The appointment of the CJI and judges of the apex court is governed by a Memorandum of Procedure. The CJI and the judges of the Supreme Court are appointed by the President under clause (2) of Article 124 of the Constitution. The appointment to the office of the CJI should be of the senior-most judge of the Supreme Court considered fit to hold the office. The Union Law Minister would, at an “appropriate time”, seek the recommendation of the outgoing CJI on his successor. Once the CJI recommends, the Law Minister forwards the communication to the Prime Minister who would advise the President on the appointment.
In the case of an appointment of a Supreme Court judge, when a vacancy is expected to arise in the apex court, the collegium would recommend a candidate to the Union Law Minister. The CJI would also ascertain the views of the senior-most judges in the Supreme Court, who hail from the High Court from where the person recommended comes from. The opinions of each member of the Collegium and other judges consulted should be made in writing and form part of the file on the candidate sent to the government. If the CJI had consulted non-judges, he should make a memorandum containing the substance of consultation, which would also be part of the file. After the receipt of the Collegium recommendation, the Law Minister would forward it to the Prime Minister, who would advise the President in the matter of appointment.
The increase in the number of judges has not guaranteed lower pendency of cases in the apex court over the years. The number of pending cases has risen to 71,411 as on August 1, 2022 from a little over 55,000 in 2017. This is despite the fact that the sanctioned judicial strength of the court was increased to 34 judges in August 2019. A steady rise in arrears regardless of the periodic increase in judicial strength has been a constant phenomenon since 1950.
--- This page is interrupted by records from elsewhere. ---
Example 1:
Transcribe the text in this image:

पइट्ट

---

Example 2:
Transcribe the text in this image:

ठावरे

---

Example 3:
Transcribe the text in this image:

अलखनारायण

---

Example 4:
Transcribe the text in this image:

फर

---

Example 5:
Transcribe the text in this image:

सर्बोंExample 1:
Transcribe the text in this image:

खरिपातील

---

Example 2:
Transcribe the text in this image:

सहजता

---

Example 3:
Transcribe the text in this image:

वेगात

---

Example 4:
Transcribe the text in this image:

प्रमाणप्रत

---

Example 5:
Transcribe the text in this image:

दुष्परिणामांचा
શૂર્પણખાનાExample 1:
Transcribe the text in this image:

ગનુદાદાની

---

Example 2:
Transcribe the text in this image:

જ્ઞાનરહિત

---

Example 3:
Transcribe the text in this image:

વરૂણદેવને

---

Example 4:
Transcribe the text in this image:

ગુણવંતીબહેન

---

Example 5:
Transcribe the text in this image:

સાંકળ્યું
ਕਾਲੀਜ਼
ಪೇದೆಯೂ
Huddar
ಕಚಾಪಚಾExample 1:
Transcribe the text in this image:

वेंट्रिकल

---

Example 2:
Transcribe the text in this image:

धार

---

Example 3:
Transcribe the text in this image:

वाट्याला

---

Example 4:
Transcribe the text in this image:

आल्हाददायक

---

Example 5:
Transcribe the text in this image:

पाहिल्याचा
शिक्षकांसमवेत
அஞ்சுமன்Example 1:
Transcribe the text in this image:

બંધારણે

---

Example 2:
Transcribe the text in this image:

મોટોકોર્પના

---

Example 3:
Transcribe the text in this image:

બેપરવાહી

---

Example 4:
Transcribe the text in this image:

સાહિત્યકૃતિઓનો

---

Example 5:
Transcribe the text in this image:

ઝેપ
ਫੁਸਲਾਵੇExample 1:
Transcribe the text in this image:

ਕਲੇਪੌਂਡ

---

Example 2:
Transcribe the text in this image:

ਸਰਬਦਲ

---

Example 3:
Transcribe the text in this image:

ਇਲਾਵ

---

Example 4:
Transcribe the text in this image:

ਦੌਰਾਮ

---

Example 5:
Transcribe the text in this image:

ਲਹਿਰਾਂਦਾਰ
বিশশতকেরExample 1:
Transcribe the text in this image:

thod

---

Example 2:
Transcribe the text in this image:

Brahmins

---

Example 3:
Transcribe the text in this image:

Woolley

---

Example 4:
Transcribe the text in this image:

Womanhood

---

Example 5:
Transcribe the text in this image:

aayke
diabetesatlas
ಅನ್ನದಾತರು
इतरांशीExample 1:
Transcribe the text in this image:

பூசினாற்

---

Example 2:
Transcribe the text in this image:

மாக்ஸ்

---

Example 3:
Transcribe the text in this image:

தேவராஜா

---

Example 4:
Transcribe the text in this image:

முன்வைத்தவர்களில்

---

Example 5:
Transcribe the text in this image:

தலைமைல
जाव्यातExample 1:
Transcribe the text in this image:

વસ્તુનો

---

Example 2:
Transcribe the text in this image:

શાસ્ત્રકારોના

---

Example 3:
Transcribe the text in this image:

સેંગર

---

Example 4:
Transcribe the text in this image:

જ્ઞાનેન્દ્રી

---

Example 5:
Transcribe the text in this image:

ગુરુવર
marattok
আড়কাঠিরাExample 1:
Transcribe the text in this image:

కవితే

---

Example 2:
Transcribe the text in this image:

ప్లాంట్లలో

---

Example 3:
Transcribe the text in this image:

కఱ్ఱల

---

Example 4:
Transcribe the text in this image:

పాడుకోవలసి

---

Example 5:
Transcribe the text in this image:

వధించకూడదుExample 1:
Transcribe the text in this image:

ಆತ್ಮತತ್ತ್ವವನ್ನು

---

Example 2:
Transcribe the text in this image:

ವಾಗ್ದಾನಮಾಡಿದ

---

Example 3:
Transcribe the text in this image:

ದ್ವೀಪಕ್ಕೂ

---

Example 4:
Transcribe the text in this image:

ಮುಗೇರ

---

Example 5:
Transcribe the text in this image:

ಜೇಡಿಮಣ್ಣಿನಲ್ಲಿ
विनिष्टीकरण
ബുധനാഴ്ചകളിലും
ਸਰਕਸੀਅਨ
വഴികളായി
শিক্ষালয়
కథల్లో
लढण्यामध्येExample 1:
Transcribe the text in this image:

In 1950, the Supreme Court had eight judges and a pendency of 100-plus cases. A decade later, in 1960, the judges’ strength in the Supreme Court grew to 14 while pendency rose to 3,247. In 1978, the number of apex court judges was 18 and pendency had crossed the 14,000-mark. In 1986, there were 26 judges in the Supreme Court while pendency increased to 27,881. In 2009, the number of judges in the Supreme Court reached 31 though pendency went beyond 50,000. In 2014, the number of judges remained 31 but pendency had burgeoned to over 64,000. In 2020 and 2021, the pandemic added to the pendency rate in the apex court. The year 2020 ended with a backlog of 64,426 cases and 2021 with 69,855 cases.
The court currently has 31 working judges. Four serving judges, including Chief Justice Ramana, would retire in the next few months. His successor Justice U.U. Lalit, is scheduled to retire in November 8, with hardly a three-month tenure as top judge. Justice D.Y. Chandrachud is in line as per the seniority norm to be the 50th CJI Chief Justice in November. The problems of arrears and vacancies in the apex court may likely fall on his shoulders in a year of churn.